Agir sans plus attendre - L’édito JUSTICE du 21 juillet 2021

Une canicule en Sibérie. Des incendies en Californie. Un dôme de chaleur au Canada.

Puis des pluies diluviennes, des rivières devenues folles, des rues devenues fleuves...

Cent-soixante-cinq morts en Allemagne, trente-et-un en Belgique. Des disparus par dizaines. Des blessés par centaines. La désolation. Le bilan de ces dernières semaines est simplement glaçant. Les événements climatiques extrêmes tendent à devenir quotidiens.

Alors même que la concentration de CO2 dans l’atmosphère a augmenté de 50% depuis l’ère préindustrielle, alors même que la température s'est élevée en moyenne de 1,2°C, alors même qu'il faudrait une riposte mondiale, les politiques publiques demeurent engluées dans l’immobilisme, comme si nous avions le temps. On a beaucoup salué les avancées de la loi climat européenne. Chaque pas compte. Mais la lucidité nous conduit à dire la vérité : la loi climat européenne n'est pas à la hauteur.

Pour preuve, la trajectoire visée par le texte ne respecte même pas l’Accord de Paris puisqu'au lieu de la nécessaire réduction de 65% des émissions de gaz à effet de serre à l’horizon 2030, il fixe à l'objectif à -55%, le tout par le truchement d'un calcul hasardeux qui intègre les puits de carbone. Nos consciences progressent à dos de tortue, tandis que la catastrophe chemine à vive allure. A aucun moment la loi climat n’envisage de sortir du carcan mental qui nous a conduit tout droit à la catastrophe climatique. Le modèle productiviste et le choix du "tout marché" demeurent les boussoles absolues. On évite donc soigneusement d’imaginer des mesures nationales contraignantes.

Les États prennent-ils la mesure de leur responsabilité ? Rien n’est moins certain.
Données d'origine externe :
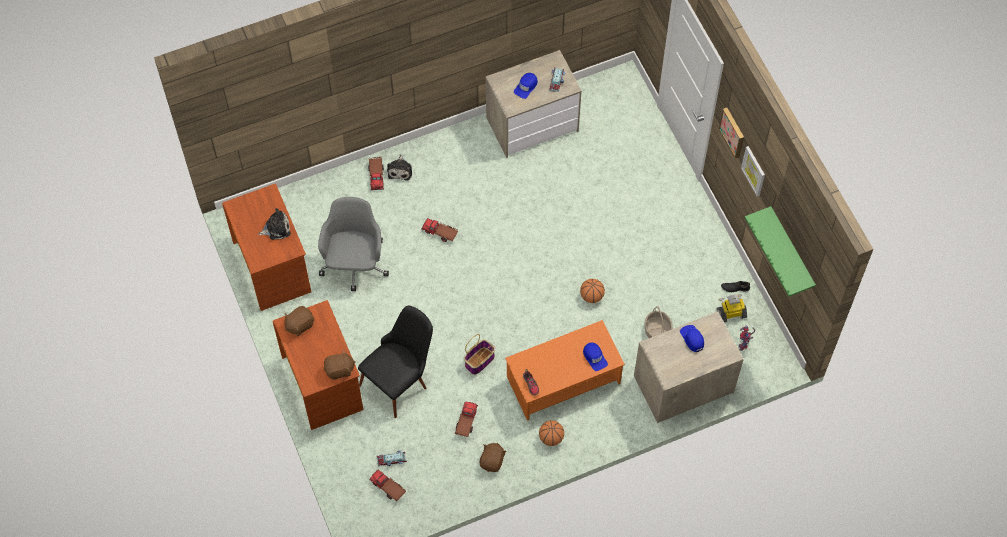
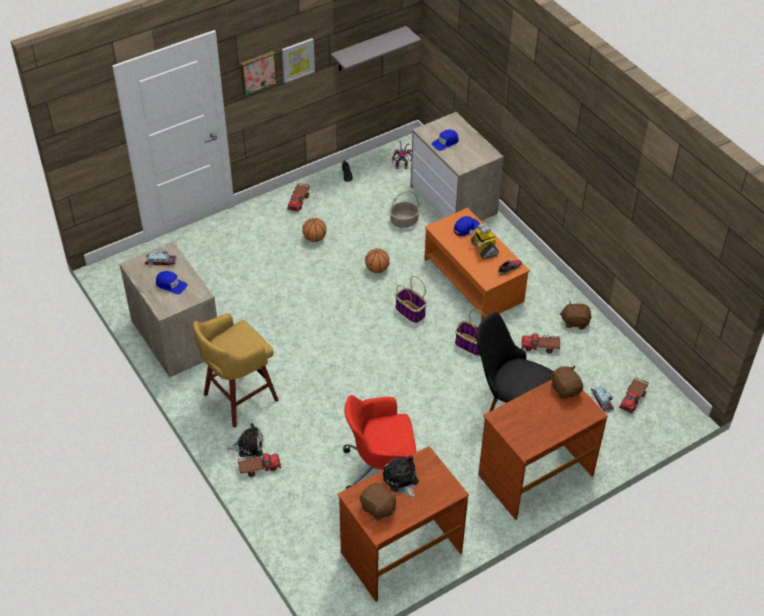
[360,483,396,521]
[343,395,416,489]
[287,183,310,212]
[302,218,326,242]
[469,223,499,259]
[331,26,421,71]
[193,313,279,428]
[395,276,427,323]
En France, la loi Climat et résilience vient d'être adoptée par un vote solennel. Elle est marquée du sceau de l’indigence. La déception est d'autant plus grande qu’un processus démocratique inédit, la Convention citoyenne pour le climat, avait donné naissance à un espoir à la hauteur de l'urgence. Le texte, au lieu de reprendre les propositions formulées, révèle une fois de plus le manque d'ambition du gouvernement. En effet, la loi adoptée dans la douleur, ne permettra même pas à la France – pourtant déjà condamnée pour inaction climatique – de respecter son objectif d’au moins 40% de réduction de ses émissions de gaz à effet de serre d’ici à 2030. Et ne parlons même pas de l’accompagnement social de la transition, qui demeure le point aveugle de la politique conduite. Au fond, le gouvernement n’a tiré de leçons ni du mouvement des gilets jaunes ni des mobilisations pour le climat : les mouvements sociaux ne l’interpellent que pour ce qu’ils produisent de désordre, et pas pour les revendications de changement dont ils sont porteurs.

Demain, il faudra une nouvelle majorité, à l’écoute des mouvements de la société mobilisée. La transition écologique ne pourra pas se construire autrement.
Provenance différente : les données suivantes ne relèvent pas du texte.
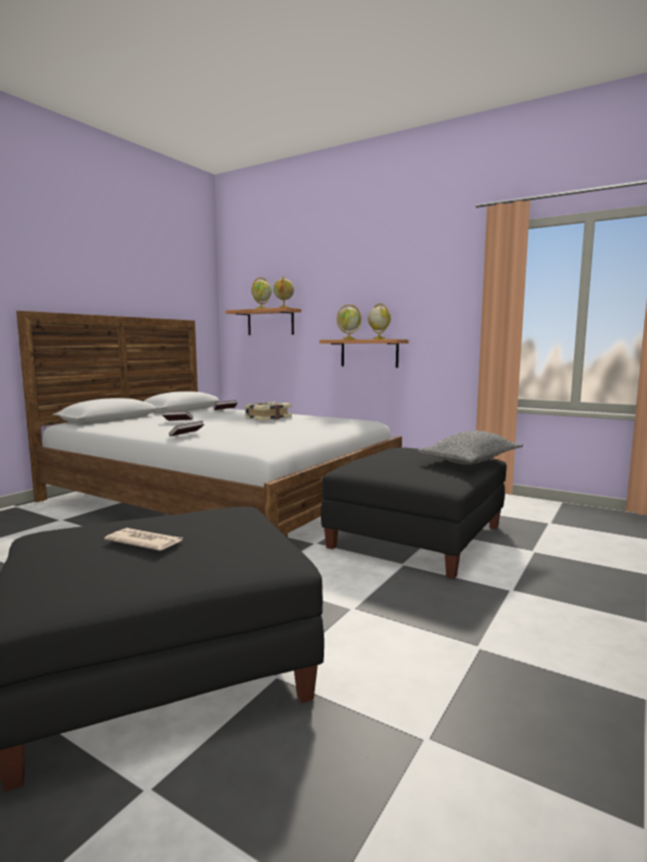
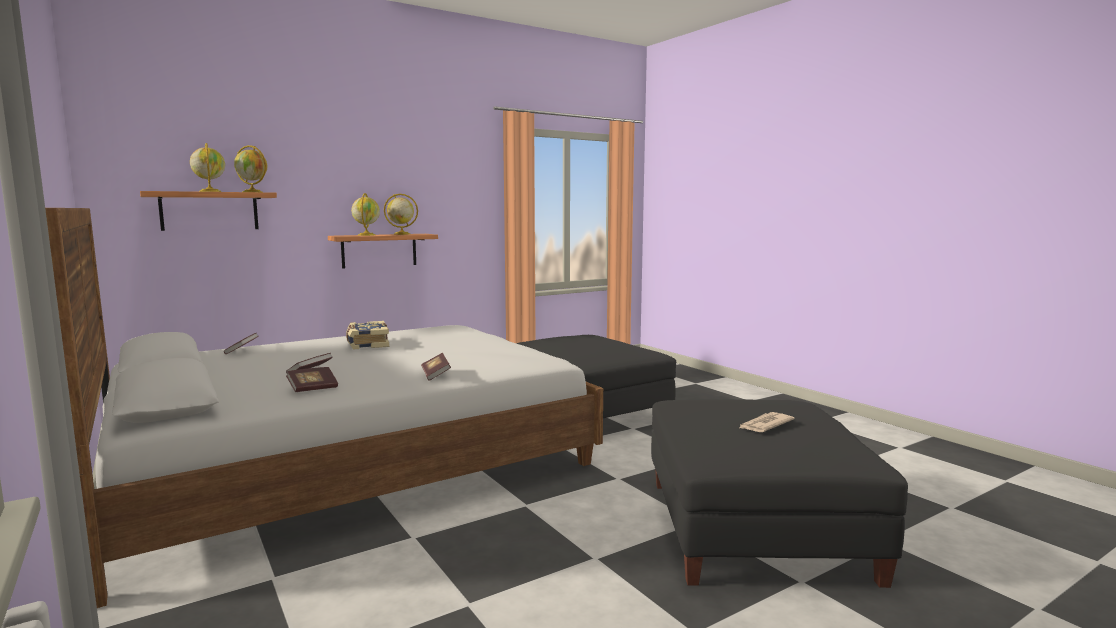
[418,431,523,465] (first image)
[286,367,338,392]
Tout converge désormais pour souligner l’urgence absolue de politiques nouvelles en matière de lutte contre le dérèglement climatique. Le GIEC depuis longtemps nous alerte. La voix de l’Agence Internationale de l’Energie vient de se faire entendre avec force et clarté, pour dire que les émissions de CO2 devraient atteindre un niveau inédit d’ici à 2023. Alors qu’attendons nous ?!

L'écologie ne progressera pas sans que les écologistes accèdent aux plus hautes fonctions. Dans l’Allemagne voisine, meurtrie par des inondations qui démontrent aux citoyen·nes que le changement climatique n'est pas une menace lointaine, cette question a pris une place centrale dans le débat des élections générales du 26 septembre prochain. La candidate verte Annalena Baerbock porte les espoirs de celles et ceux qui ne veulent plus regarder ailleurs et se condamner au pire à force d'inaction. En France, l'année 2022 verra se dérouler une présidentielle et des législatives. Les deux échéances sont majeures. Je plaide pour une présidence écologiste appuyée sur une majorité plurielle convaincue de la nécessité d’engager la transition écologique dans la justice sociale. Que les choses soient claires : verdir le discours politique ne suffira pas. L'urgence écologique n'a pas besoin de larmes de crocodiles. Elle demande des actes.